The FIRST release of the Hold on Hope EP was in March of 2000. CD only. It even came in one of those cool ultra-slim cases common to CD singles at the time. If you want a hard copy of this record, that’s the easiest, cheapest way to get it, as of this writing.
Then, about a year later, in spring of 2001, just before the release of a new GBV album, Robert Pollard gave this the vinyl treatment on his independent Fading Captain Series label for a release called Daredevil Stamp Collector: Do the Collapse B-sides. It was mostly the same thing as the Hold on Hope EP, but with two differences. Pollard replaced Ocasek’s “Hold on Hope” with his own lo-fi boombox demo (the best version of the song) and added a GREAT previously unreleased song called “Perfect This Time”. It’s a teen dream overload. I’m talking prom night here. It belongs on the soundtrack of an 80s John Hughes film. I want Molly Ringwald to find true love to this song. Why it’s been banished to obscurity, I have no idea, but that’s just how this bird sings. This piece of limited 12″ blue vinyl is the rarest and most expensive variation.

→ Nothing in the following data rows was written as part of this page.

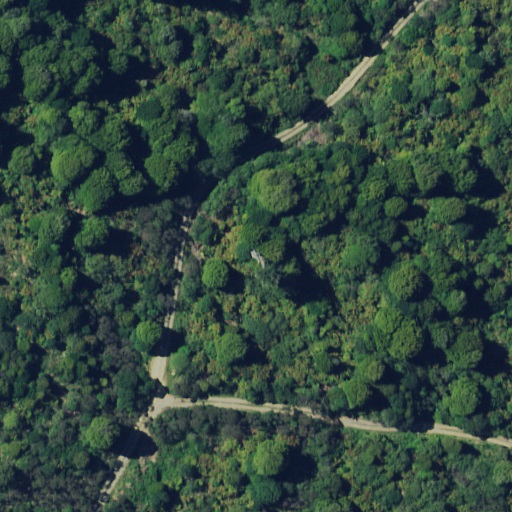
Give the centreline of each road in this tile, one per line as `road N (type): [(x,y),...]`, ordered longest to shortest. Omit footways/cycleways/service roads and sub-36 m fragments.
road 1 (track): [(147,389),(182,203),(218,160),(277,127),(340,75),(410,0)]
road 2 (track): [(147,389),(155,397),(206,393),(289,403),(511,465)]
road 3 (unclassified): [(67,511),(147,389)]
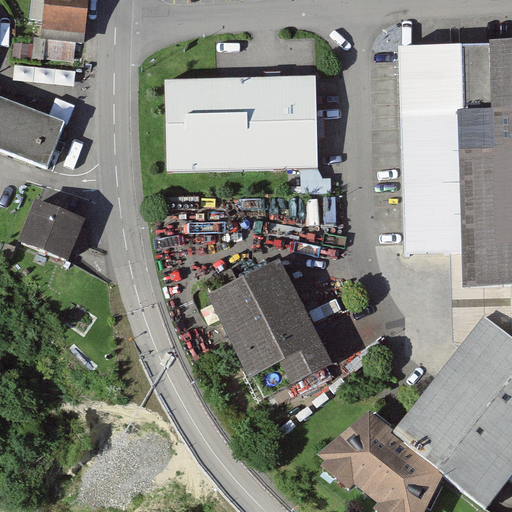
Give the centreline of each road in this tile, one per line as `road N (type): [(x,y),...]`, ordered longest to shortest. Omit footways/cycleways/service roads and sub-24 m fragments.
road 1 (tertiary): [(263,511),(180,399),(136,288),(115,161),(116,23)]
road 2 (residential): [(116,23),(488,0)]
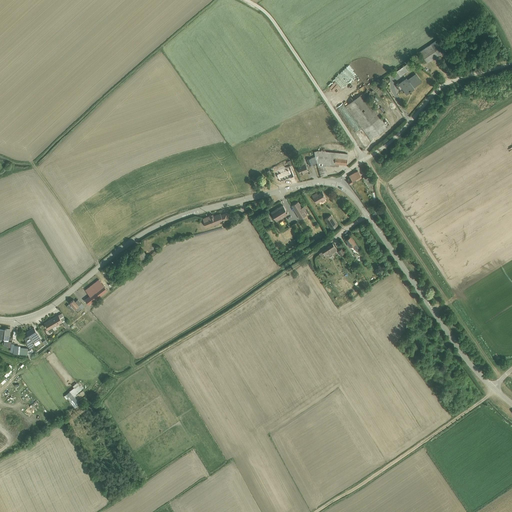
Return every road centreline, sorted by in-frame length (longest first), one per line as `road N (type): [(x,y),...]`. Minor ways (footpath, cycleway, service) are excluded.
road 1 (tertiary): [(340,185),(320,182),(179,217),(133,241),(44,314),(0,320)]
road 2 (tertiary): [(495,391),(340,185)]
road 3 (track): [(320,511),(495,391)]
road 4 (residential): [(365,159),(271,20),(242,0)]
road 5 (residential): [(511,63),(442,86),(365,159)]
road 6 (track): [(102,266),(29,160)]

THEN, in 2009, on Record Store Day, some zombie undead incarnation of the defunct TVT Records reissued the Hold on Hope EP on vinyl. It lacked the great “Hold on Hope” demo and the great “Perfect This Time”, but it tacked on the entire Plugs for the Program EP as a bonus, so hooray for that.
NOW, in 2020, a second Record Store Day reissue is coming out in June (Record Store Day is usually in April, but it’s been postponed for two months this year because of the whole virus thing that you might’ve heard about). I haven’t seen it, but I understand that it’s a 10″, which means it’s probably the original release from way back with none of the extra tracks. If I’m wrong, I’ll edit this entry with the correction.

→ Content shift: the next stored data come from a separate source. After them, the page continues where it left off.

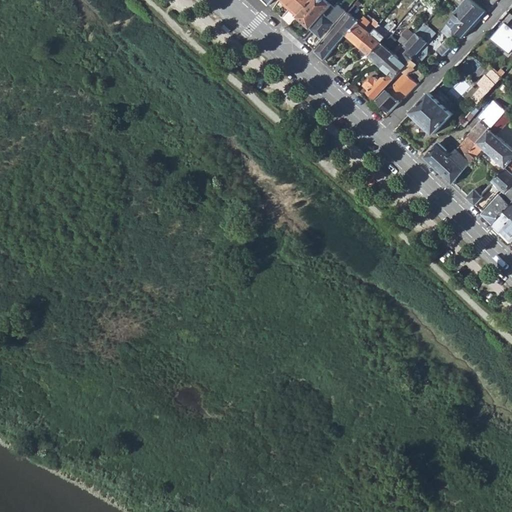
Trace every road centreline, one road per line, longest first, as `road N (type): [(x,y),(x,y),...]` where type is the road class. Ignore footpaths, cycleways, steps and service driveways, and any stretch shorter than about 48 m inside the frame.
road 1 (tertiary): [(224,0),(378,135)]
road 2 (residential): [(506,0),(378,135)]
road 3 (tertiary): [(378,135),(511,265)]
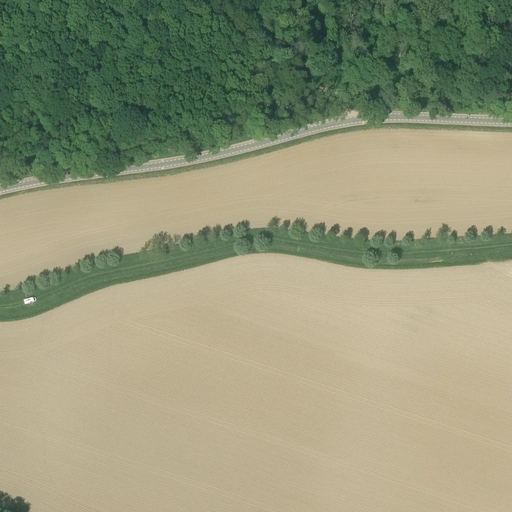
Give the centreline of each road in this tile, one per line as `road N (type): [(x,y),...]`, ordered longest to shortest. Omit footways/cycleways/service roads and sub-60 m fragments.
road 1 (track): [(511,244),(382,254),(256,237),(0,304)]
road 2 (tertiary): [(0,189),(166,164),(365,118),(511,121)]
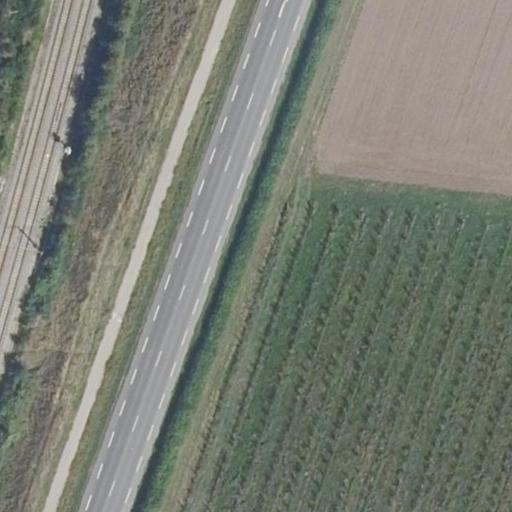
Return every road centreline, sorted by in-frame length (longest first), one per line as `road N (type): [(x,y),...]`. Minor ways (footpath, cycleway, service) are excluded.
road 1 (track): [(172,511),(357,0)]
road 2 (secondary): [(284,0),(100,511)]
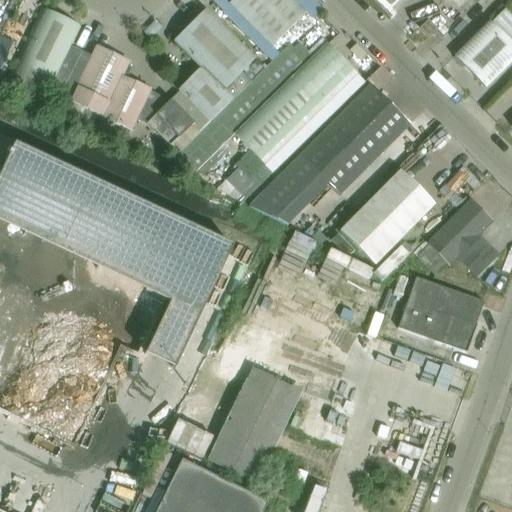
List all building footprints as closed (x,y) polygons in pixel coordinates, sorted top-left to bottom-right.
[(305,14),(291,0),(232,0),(228,5),(271,48),(305,14)] [(41,9),(14,63),(5,82),(45,102),(47,98),(71,47),(80,28),(41,9)] [(204,11),(173,42),(223,92),(254,60),(204,11)] [(419,29),(425,36),(427,38),(436,30),(428,21),(419,29)] [(151,40),(161,29),(154,23),(144,34),(151,40)] [(484,89),(511,61),(511,45),(489,23),(454,59),(484,89)] [(195,172),(326,44),(313,31),(292,51),(288,46),(173,158),(195,172)] [(0,62),(5,65),(18,41),(5,34),(0,42),(0,62)] [(356,76),(326,45),(233,136),(252,155),(263,166),(356,76)] [(149,93),(150,91),(120,78),(127,63),(97,49),(92,58),(71,47),(47,98),(57,102),(54,107),(65,113),(70,103),(101,118),(130,133),(136,121),(145,125),(168,148),(191,125),(168,102),(149,93)] [(229,101),(198,71),(169,101),(199,131),(229,101)] [(365,84),(356,76),(263,166),(252,155),(224,182),(250,196),(365,84)] [(287,228),(328,186),(339,197),(409,126),(369,86),(250,207),(287,228)] [(15,149),(0,185),(0,223),(176,294),(152,354),(183,367),(236,237),(15,149)] [(373,267),(433,207),(398,173),(339,233),(373,267)] [(469,201),(426,244),(416,255),(434,273),(444,263),(448,266),(456,259),(475,279),(497,257),(477,237),(491,223),(469,201)] [(372,276),(380,284),(407,257),(399,248),(372,276)] [(483,303),(415,279),(397,330),(465,354),(475,326),(483,303)] [(181,419),(171,444),(263,484),(305,388),(254,366),(223,437),(181,419)] [(262,511),(267,503),(181,461),(155,511),(262,511)]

In the meantime, be safe. Wash your hands every time that you’re around soap and water. Cough into your elbow. I won’t tell you to stay home because there are legions of people who can’t stay home. They have to go out to make ends meet. They have to go out to provide services and deliveries to those who can afford to keep every single person six feet away at all times.
Hold on hope. It’s the last thing that’s holding you.
The song is shitty, but the sentiment rings true.
So sorry to hear about your personal situation, man. Hold on ho- … well, maybe not.
Thanks! I’ll be okay.
Jason, it’s always great to read your pieces. Sorry about your personal problems and I hope life give you a break.
All the best.
Thanks! I’ll be okay. I’m presently in the process of picking up the pieces.